**TASK GOAL**:
Please output all of the records below as a two-column CSV with the header record_text,answer and one row per record. Put each field in double quotes, replace line breaks with spaces, and leave out the pictures.

-=-=-

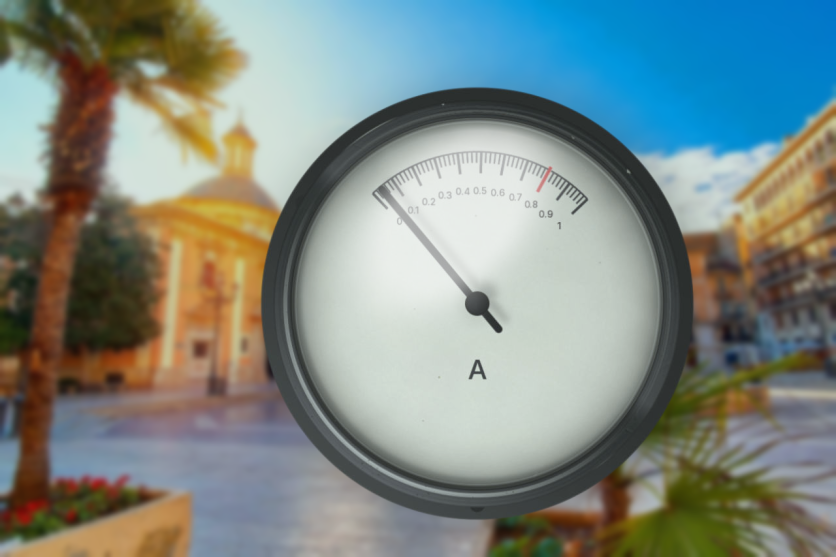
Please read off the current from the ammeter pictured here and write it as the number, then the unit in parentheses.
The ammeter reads 0.04 (A)
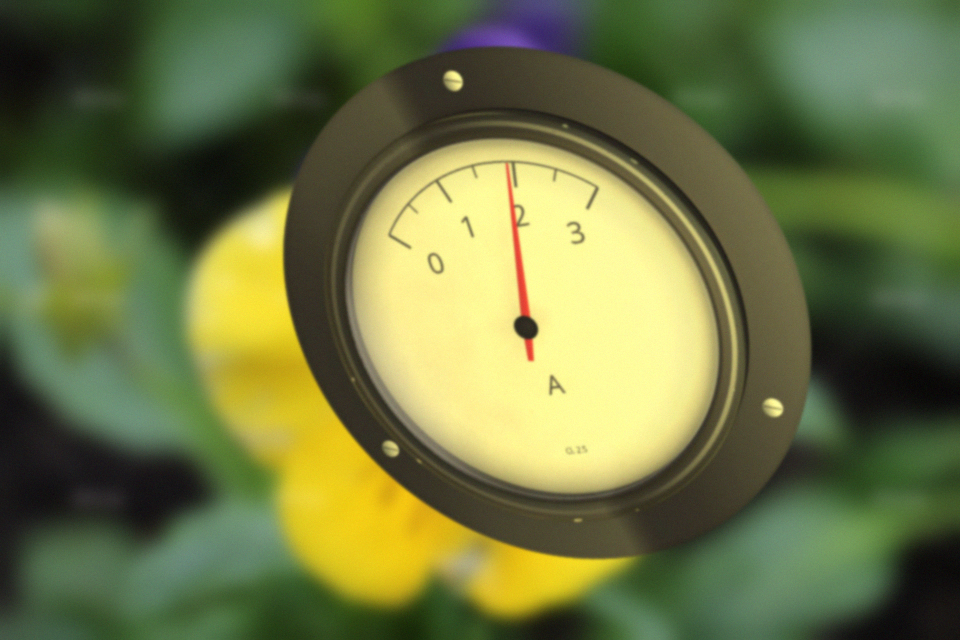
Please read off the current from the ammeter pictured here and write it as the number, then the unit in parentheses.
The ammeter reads 2 (A)
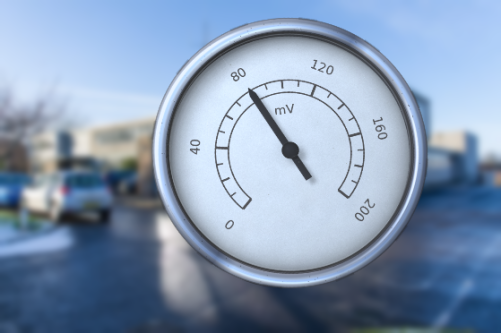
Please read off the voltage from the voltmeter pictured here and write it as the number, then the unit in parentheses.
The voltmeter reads 80 (mV)
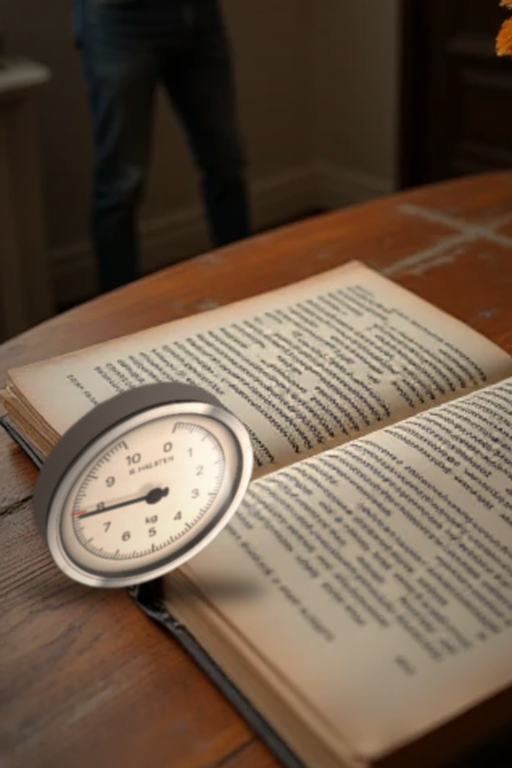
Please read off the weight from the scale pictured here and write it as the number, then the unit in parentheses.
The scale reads 8 (kg)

-=-=-

**ANSWER AREA**:
record_text,answer
"Please read off the current from the ammeter pictured here and write it as the number, then the unit in parentheses. The ammeter reads","0.04 (A)"
"Please read off the current from the ammeter pictured here and write it as the number, then the unit in parentheses. The ammeter reads","2 (A)"
"Please read off the voltage from the voltmeter pictured here and write it as the number, then the unit in parentheses. The voltmeter reads","80 (mV)"
"Please read off the weight from the scale pictured here and write it as the number, then the unit in parentheses. The scale reads","8 (kg)"